Businesses need to ensure that when they borrow money, they collect from structured lenders, or at least people who would ask them genuine or the right questions to understand their business. Questions like: What do they plan to use the funds for? What is/are the source(s) of repayment? How long would the repayment take? Is there a track record of previous borrowing? How was it handled? Are there current business borrowings? Can the business take on the debt? Is it possible to raise funds internally, that is, from the cash flow profits the business is generating? I say cash flow profits because not all profits mean liquidity. What is the current profitability of the business? How else can you pay back the loan if anything goes wrong?

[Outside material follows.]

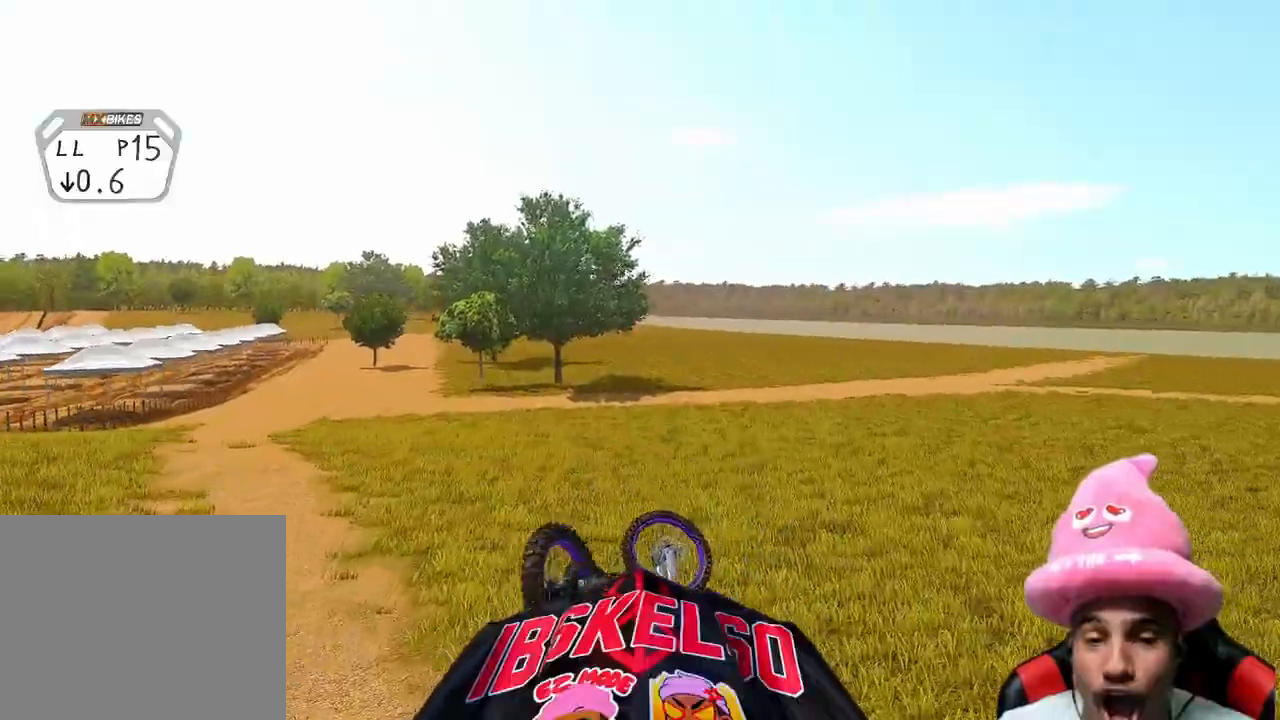
{"buttons": [], "left_stick": "center", "right_stick": "center", "events": []}
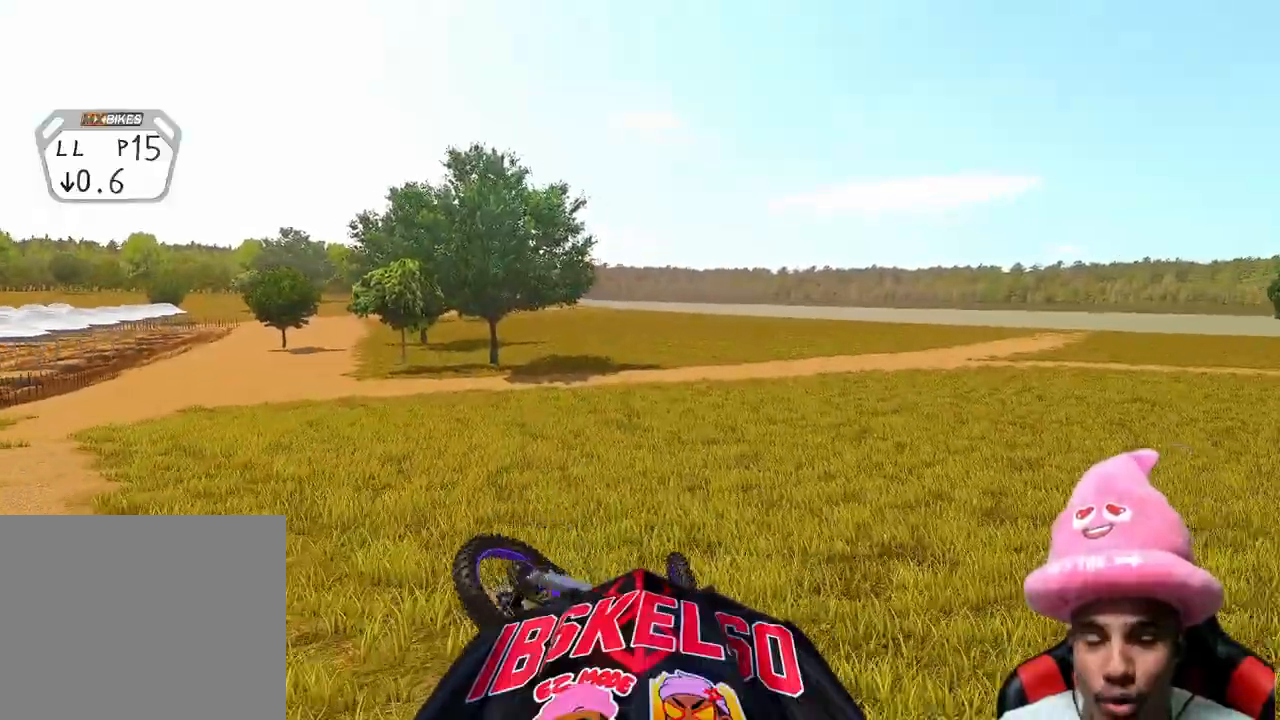
{"buttons": ["R2"], "left_stick": "up", "right_stick": "center", "events": [[167, "left_stick", "up-left"], [300, "left_stick", "up"], [317, "R2", "down"]]}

The above questions are non-exhaustive. Asking these questions also forces the business owner to think through what they are about to get into and check if they have done their analysis correctly and need the loan.
If you, as a business owner, have ticked all the boxes right, you should still ask questions, and ensure the loan you are collecting fits with your business’s cash flow. Know the terms and conditions for which you are accepting the funds, know the associated charges/fees for that money, and know what happens if there is a delay in payment. What penalties accrue to you? How can you avoid these penalties? Check that the money you intend to collect for your business is not ‘bad’ from the get-go.
After you take a loan, ensure to use the funds for what you took it for. Otherwise, you risk it becoming bad money. Also, make sure to meet your repayment as at when due to avoid penalties. Life also happens in business; keep your lender(s) in the know and be truthful. Running away helps no one, and it can become worse.
So, yes, there is such a thing as bad money, albeit not in the way one might think. If the funds gotten are not a right fit for your business, improperly planned or diverted, it can harm your business, and things can go really bad. Conversely, there is also good money. With funds adequately utilised for the business purpose for which it was gotten, your business should see the benefits.